#### Given data

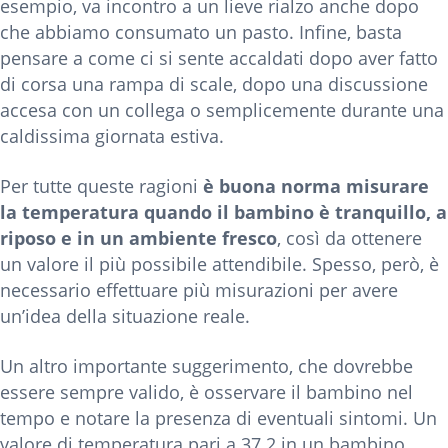
esempio, va incontro a un lieve rialzo anche dopo
che abbiamo consumato un pasto. Infine, basta
pensare a come ci si sente accaldati dopo aver fatto
di corsa una rampa di scale, dopo una discussione
accesa con un collega o semplicemente durante una
caldissima giornata estiva.
Per tutte queste ragioni
è buona norma misurare
la temperatura quando il bambino è tranquillo, a
riposo e in un ambiente fresco
, così da ottenere
un valore il più possibile attendibile. Spesso, però, è
necessario effettuare più misurazioni per avere
un’idea della situazione reale.
Un altro importante suggerimento, che dovrebbe
essere sempre valido, è osservare il bambino nel
tempo e notare la presenza di eventuali sintomi. Un
valore di temperatura pari a 37.2 in un bambino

########

Task instructions => Without including a single picture, restate all of the data word for word.

Expected answer =>
esempio, va incontro a un lieve rialzo anche dopo
che abbiamo consumato un pasto. Infine, basta
pensare a come ci si sente accaldati dopo aver fatto
di corsa una rampa di scale, dopo una discussione
accesa con un collega o semplicemente durante una
caldissima giornata estiva.
Per tutte queste ragioni
è buona norma misurare
la temperatura quando il bambino è tranquillo, a
riposo e in un ambiente fresco
, così da ottenere
un valore il più possibile attendibile. Spesso, però, è
necessario effettuare più misurazioni per avere
un’idea della situazione reale.
Un altro importante suggerimento, che dovrebbe
essere sempre valido, è osservare il bambino nel
tempo e notare la presenza di eventuali sintomi. Un
valore di temperatura pari a 37.2 in un bambino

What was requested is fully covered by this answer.